Nos îles numériques

entre connexion et déconnexion

Irruption de l’informatique au travail

dimanche 15 novembre 2020

Déjà l’encombrement, le machin difficile à caser : au boulot, le premier ordinateur était arrivé vers la fin des années 80, un engin posé ans un coin de la salle commune (on dit open space maintenant), dans les entrailles duquel on enfouissait toutes les signalisations relatives aux pannes du téléphone, jusque-là notée sur des imprimés. Pas de connexion bien-sûr, et on ne faisait encore confiance qu’au papier, aux listings troués qu’une lourde imprimante dévidait juste à côté. Souvenir du vieux chef qui m’avait initié à l’informatique, MSDOS, Multiplan, Wordstar, acronymes oubliés.

Encore quelques années et un PC avait fait irruption dans mon bureau. Où le mettre ? Le Minitel déjà encombrait l’espace : on le devine à droite sur une photo. Je souris largement, j’ai l’air heureux. J’ai des feuilles, des stylos, une armoire ouverte derrière moi laisse voir des dizaines de dossiers : c’est le règne encore de l’écrit à la main, période dont j’ai du mal à me souvenir. On ne voit pas l’ordinateur, j’avais dû le reléguer sur une autre table, je recevais mes collègues en face à face, les problèmes se réglaient en direct, par la parole.

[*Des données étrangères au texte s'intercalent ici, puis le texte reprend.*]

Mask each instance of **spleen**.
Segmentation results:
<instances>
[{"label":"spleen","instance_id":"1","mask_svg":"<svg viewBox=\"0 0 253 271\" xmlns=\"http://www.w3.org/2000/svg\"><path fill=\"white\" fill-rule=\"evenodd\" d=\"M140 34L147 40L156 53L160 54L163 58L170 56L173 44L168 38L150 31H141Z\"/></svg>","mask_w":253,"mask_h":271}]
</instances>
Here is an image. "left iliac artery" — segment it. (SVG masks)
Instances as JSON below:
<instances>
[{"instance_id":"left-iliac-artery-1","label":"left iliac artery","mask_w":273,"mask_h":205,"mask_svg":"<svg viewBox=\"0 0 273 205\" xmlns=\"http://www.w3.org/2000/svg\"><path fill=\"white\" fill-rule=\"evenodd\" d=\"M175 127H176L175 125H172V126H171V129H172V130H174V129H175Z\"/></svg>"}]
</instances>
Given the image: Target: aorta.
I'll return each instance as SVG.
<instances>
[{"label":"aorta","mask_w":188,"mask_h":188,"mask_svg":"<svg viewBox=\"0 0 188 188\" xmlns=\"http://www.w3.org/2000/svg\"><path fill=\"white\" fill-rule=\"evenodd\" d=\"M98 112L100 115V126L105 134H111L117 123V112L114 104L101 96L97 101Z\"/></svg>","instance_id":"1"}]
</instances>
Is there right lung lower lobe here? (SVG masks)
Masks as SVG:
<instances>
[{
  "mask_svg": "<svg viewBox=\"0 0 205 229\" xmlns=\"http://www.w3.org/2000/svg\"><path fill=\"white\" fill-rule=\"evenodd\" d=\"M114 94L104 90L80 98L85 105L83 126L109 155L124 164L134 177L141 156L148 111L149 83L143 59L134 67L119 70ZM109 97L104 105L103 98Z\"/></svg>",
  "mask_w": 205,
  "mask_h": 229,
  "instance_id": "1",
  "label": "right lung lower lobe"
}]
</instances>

Et puis l’ordinateur était devenu plus présent, il fallait délaisser feuilles et stylos sous peine de passer pour un ringard, s’habituer au clavier, s’user les yeux sur les lignes lumineuses. Le machin néanmoins demeurait embarrassant, les écrans plats étaient réservés aux dirigeants parisiens et pas aux cadres de province. Maintenant, je jouais à cache-cache avec les collègues qui venaient me parler, le cou douloureux à force de sans cesse déjeter la tête pour les apercevoir derrière l’empilement du PC.
On m’a doté un jour d’une adresse mail. Je me rappelle de la première fois où j’ai envoyé un message à celle qui partageait mon bureau, plutôt que de lui donner l’information de vive voix : impression triste d’une transgression. Les collègues passaient de moins en moins me voir, je n’avais plus le temps de leur répondre, sinon de manière évasive, front soucieux, œil rivé sur l’écran, essayant de distinguer vaguement quelque chose dans la multitude informatique. Bientôt, plus personne ne me dérangerait. Je ne me suis même pas aperçu de ce moment.